### What is required
Hand back every line from the beginning of the data below through the line containing "Picpus Nation", word for word and free of pictures.

### Exercise data
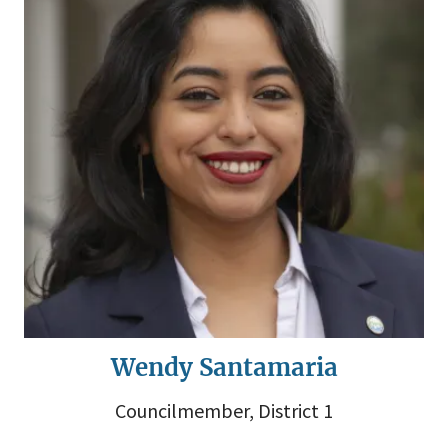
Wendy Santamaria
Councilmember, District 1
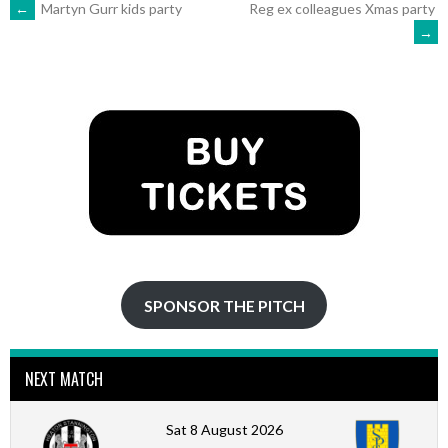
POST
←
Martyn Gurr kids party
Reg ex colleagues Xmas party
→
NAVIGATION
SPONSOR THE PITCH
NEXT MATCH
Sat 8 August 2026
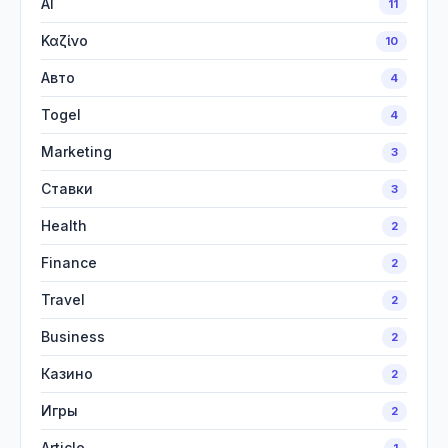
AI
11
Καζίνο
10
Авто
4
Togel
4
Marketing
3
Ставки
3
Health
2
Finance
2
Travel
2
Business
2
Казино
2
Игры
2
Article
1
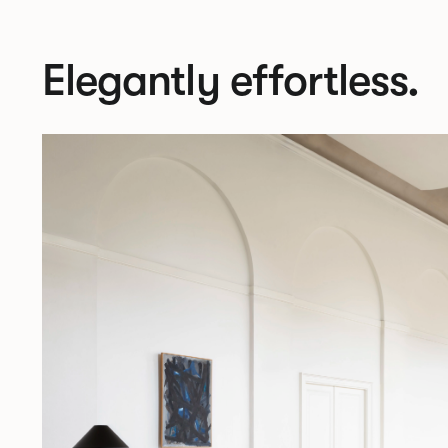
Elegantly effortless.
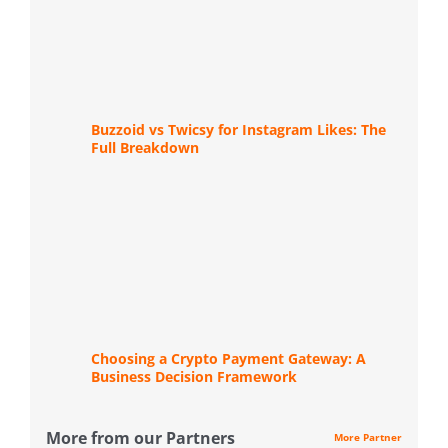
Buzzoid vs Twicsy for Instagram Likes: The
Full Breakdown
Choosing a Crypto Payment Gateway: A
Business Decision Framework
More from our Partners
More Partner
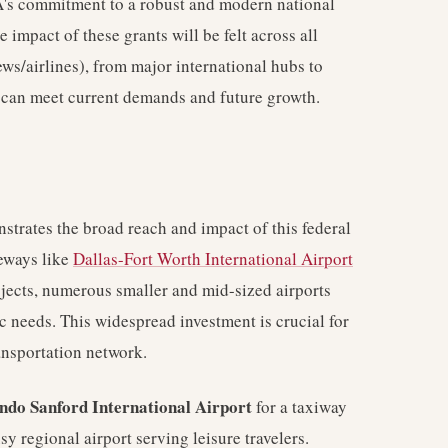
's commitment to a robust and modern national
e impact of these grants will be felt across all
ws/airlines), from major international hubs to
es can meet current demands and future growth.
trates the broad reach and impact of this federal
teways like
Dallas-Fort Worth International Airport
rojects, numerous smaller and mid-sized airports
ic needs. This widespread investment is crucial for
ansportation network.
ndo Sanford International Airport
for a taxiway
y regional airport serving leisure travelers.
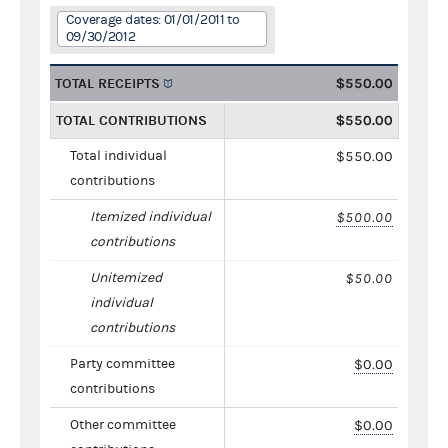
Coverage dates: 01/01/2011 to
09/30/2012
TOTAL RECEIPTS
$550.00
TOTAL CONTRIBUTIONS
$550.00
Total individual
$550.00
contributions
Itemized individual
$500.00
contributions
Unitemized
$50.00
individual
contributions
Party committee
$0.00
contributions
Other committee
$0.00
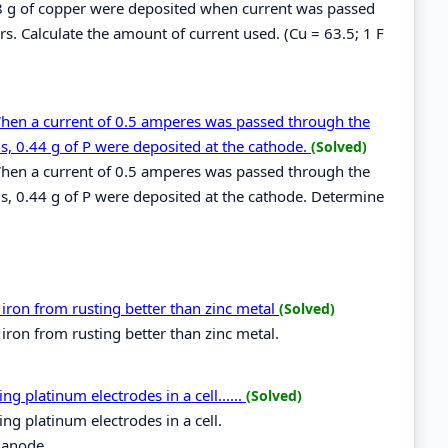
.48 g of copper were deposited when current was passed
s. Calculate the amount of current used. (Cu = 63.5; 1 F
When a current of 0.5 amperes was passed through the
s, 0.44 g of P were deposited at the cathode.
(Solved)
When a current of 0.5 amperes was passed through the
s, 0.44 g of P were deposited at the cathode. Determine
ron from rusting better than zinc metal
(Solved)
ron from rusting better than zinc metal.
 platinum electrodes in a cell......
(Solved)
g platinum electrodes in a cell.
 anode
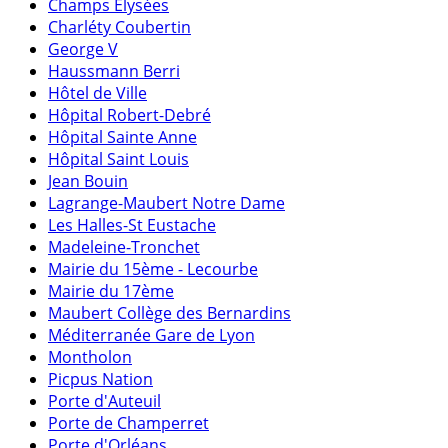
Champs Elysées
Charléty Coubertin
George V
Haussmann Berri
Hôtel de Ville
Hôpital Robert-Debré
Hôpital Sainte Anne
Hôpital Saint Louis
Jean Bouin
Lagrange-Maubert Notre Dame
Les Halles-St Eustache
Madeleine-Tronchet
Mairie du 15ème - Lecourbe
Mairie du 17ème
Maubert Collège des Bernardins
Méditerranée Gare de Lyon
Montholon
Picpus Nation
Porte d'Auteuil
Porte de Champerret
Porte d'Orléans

### Response box
Wendy Santamaria
Councilmember, District 1
POST
←
Martyn Gurr kids party
Reg ex colleagues Xmas party
→
NAVIGATION
SPONSOR THE PITCH
NEXT MATCH
Sat 8 August 2026
AI
11
Καζίνο
10
Авто
4
Togel
4
Marketing
3
Ставки
3
Health
2
Finance
2
Travel
2
Business
2
Казино
2
Игры
2
Article
1
Elegantly effortless.
Buzzoid vs Twicsy for Instagram Likes: The
Full Breakdown
Choosing a Crypto Payment Gateway: A
Business Decision Framework
More from our Partners
More Partner
's commitment to a robust and modern national
e impact of these grants will be felt across all
ws/airlines), from major international hubs to
es can meet current demands and future growth.
trates the broad reach and impact of this federal
teways like
Dallas-Fort Worth International Airport
rojects, numerous smaller and mid-sized airports
ic needs. This widespread investment is crucial for
ansportation network.
ndo Sanford International Airport
for a taxiway
y regional airport serving leisure travelers.
Coverage dates: 01/01/2011 to
09/30/2012
TOTAL RECEIPTS
$550.00
TOTAL CONTRIBUTIONS
$550.00
Total individual
$550.00
contributions
Itemized individual
$500.00
contributions
Unitemized
$50.00
individual
contributions
Party committee
$0.00
contributions
Other committee
$0.00
.48 g of copper were deposited when current was passed
s. Calculate the amount of current used. (Cu = 63.5; 1 F
When a current of 0.5 amperes was passed through the
s, 0.44 g of P were deposited at the cathode.
(Solved)
When a current of 0.5 amperes was passed through the
s, 0.44 g of P were deposited at the cathode. Determine
ron from rusting better than zinc metal
(Solved)
ron from rusting better than zinc metal.
 platinum electrodes in a cell......
(Solved)
g platinum electrodes in a cell.
 anode
Champs Elysées
Charléty Coubertin
George V
Haussmann Berri
Hôtel de Ville
Hôpital Robert-Debré
Hôpital Sainte Anne
Hôpital Saint Louis
Jean Bouin
Lagrange-Maubert Notre Dame
Les Halles-St Eustache
Madeleine-Tronchet
Mairie du 15ème - Lecourbe
Mairie du 17ème
Maubert Collège des Bernardins
Méditerranée Gare de Lyon
Montholon
Picpus Nation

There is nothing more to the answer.